There are many thoughts on what the trouble is. Waxman of the Times reviews them:
… a failure of studio marketing, the rising
price of gas, the lure of alternate entertainment, even the prevalence of
commercials and pesky cellphones inside once-sacrosanct theaters. But many
movie executives and industry experts are beginning to conclude that something
more fundamental is at work: Too many Hollywood movies these days, they say,
just are not good enough.
There is another factor that does not seem to be getting much play: the
fragmentation in consumer taste and preference.
Hollywood continues to rely on the blockbuster to make its numbers…and
occasionally, this miracle of consensus is forthcoming (e.g., The Wedding
Crashers). But any marketer can tell you that markets are fragmenting. This must mean
that blockbusters are harder and harder to manufacture. To be sure, Hollywood has always promoted
“chick flicks” that could talk to men, and mature pictures that could bring in
the young. But the differences of gender
and age map only a relatively small part of the difference “out there.”

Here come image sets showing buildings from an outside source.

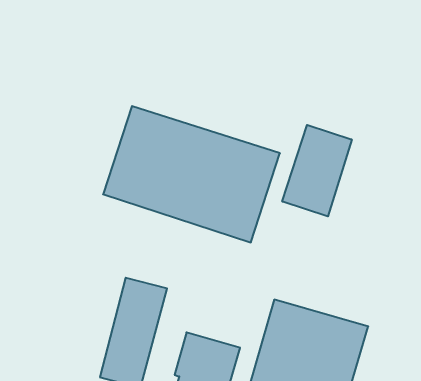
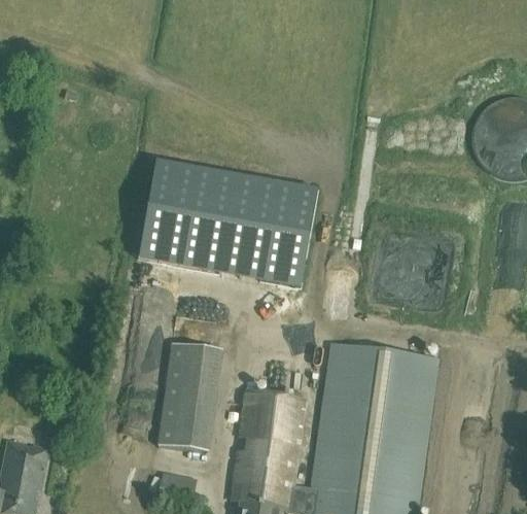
building: [282,125,352,216] -> none

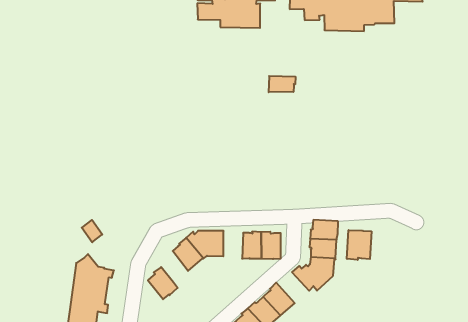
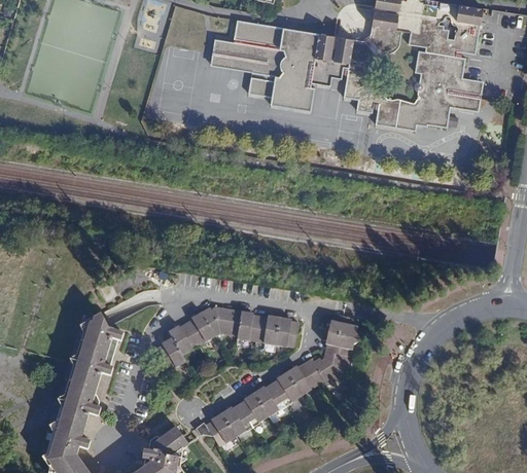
building: [269,76,295,92] -> none
building: [347,230,371,260] -> none
building: none -> [237,311,260,341]
building: none -> [169,323,199,355]
building: none -> [286,363,318,395]

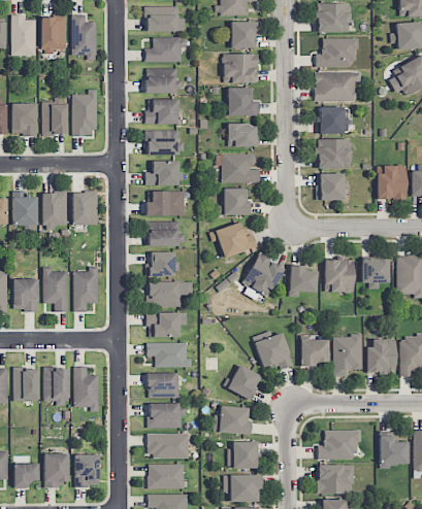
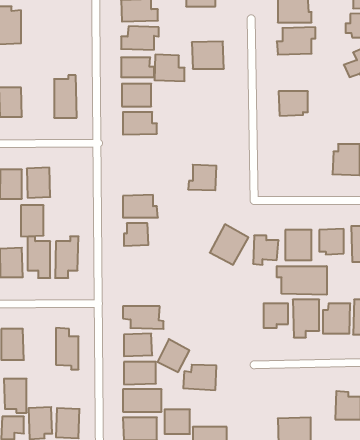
building: [71,14,97,60] -> none
building: [41,15,67,54] -> none
building: [231,21,258,47] -> none
building: [315,72,361,100] -> none
building: [226,87,259,115] -> [154,55,185,81]
building: [42,102,67,134] -> none
building: [227,124,257,146] -> none
building: [316,138,351,168] -> none
building: [222,154,260,181] -> none
building: [145,160,180,185] -> none
building: [318,173,345,200] -> none
building: [73,191,98,225] -> [21,205,44,236]
building: [145,191,186,215] -> none
building: [209,222,258,257] -> none
building: [149,281,193,306] -> none
building: none -> [277,266,327,295]
building: [148,312,187,337] -> none
building: [254,332,293,370] -> none
building: [227,364,262,400] -> [157,339,189,372]
building: [43,368,68,405] -> [4,379,27,413]
building: [318,430,361,459] -> none
building: [229,441,257,468] -> [165,409,190,434]

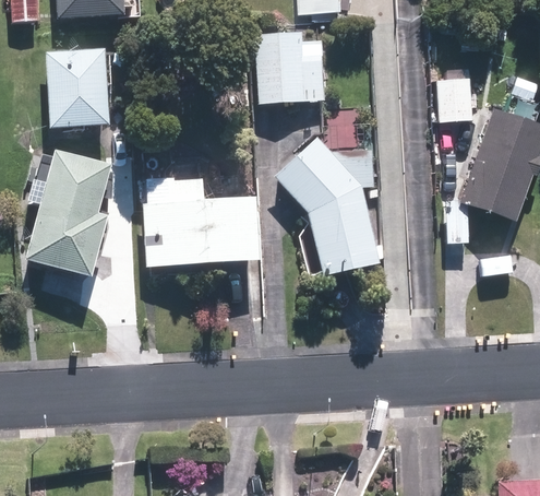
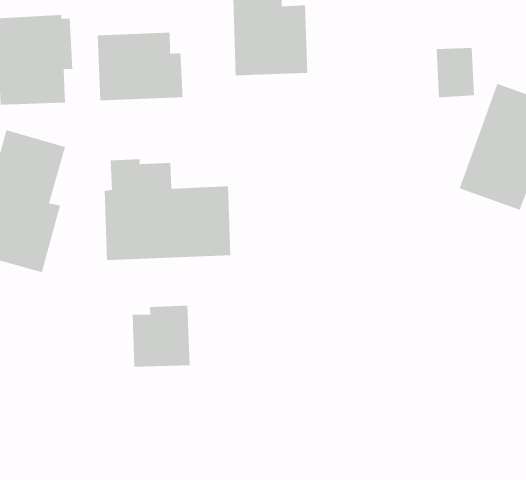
building: none -> [97,32,183,101]
building: [274,138,377,277] -> none
building: none -> [132,305,190,368]

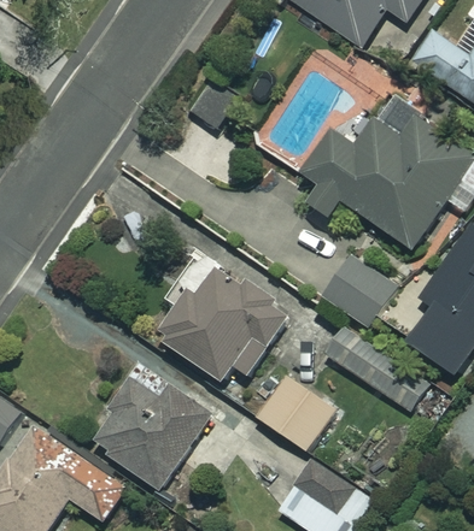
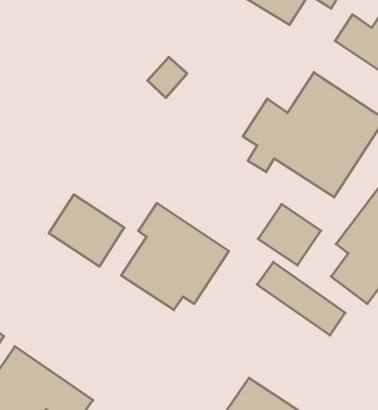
building: none -> [49,195,124,266]
building: [257,374,338,452] -> none
building: [89,379,209,488] -> none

To make matters more difficult, TV has got better at responding to
difference. Hundreds of channels, and
the opportunity to leap between them instanteously, this is what responsiveness
looks like in the "channel" channel. (Skipping between films in the multi-plex is just wrong somehow.) Furthermore, the relative health of the indie
film industry means that there are more and more films that can be precisely
targeted (Bend it like Beckham) and one or two “sleepers” that come from narrow
origins to go wide.
Packaged good marketing has had the great luxury of offering multiple
offerings in fragmenting channels. Hollywood is obliged to make a one size that fits all. This is not impossible, but it will take a
reinvention of the filmmaker’s art and science. As I understand it, marketers in Hollywood now stand mostly for artistic
compromise. They encourage market
accommodation with scant regard for artistic costs.
And this is interesting to contemplate: marketers as fully
committed to the success of narrative as they are to the demographic reach of the product. What business school is prepared to take
this on? Where is the MBA program
capable of this breadth? Let’s be honest. Existing MBA
program are currently doing a terrible job preparing their students to ride the
Tsunami of a dynamic contemporary culture. What makes us think they could add to this new knowledge, the ability to
engage in “product innovation” (aka script development) that spoke to many audiences with both artistic engagement and marketing acuity. Because, and this is
the marketer’s new lesson, it can’t work as a marketing enterprise
unless it works as an artistic one.
In sum, as Hollywood struggles to respond to the challenges of
contemporary culture, marketing partners must struggle, too.
References
Waxman, Sharon. 2005. Summer Fading, Hollywood
Sees Fizzle. New York Times. August 24, 2005. here.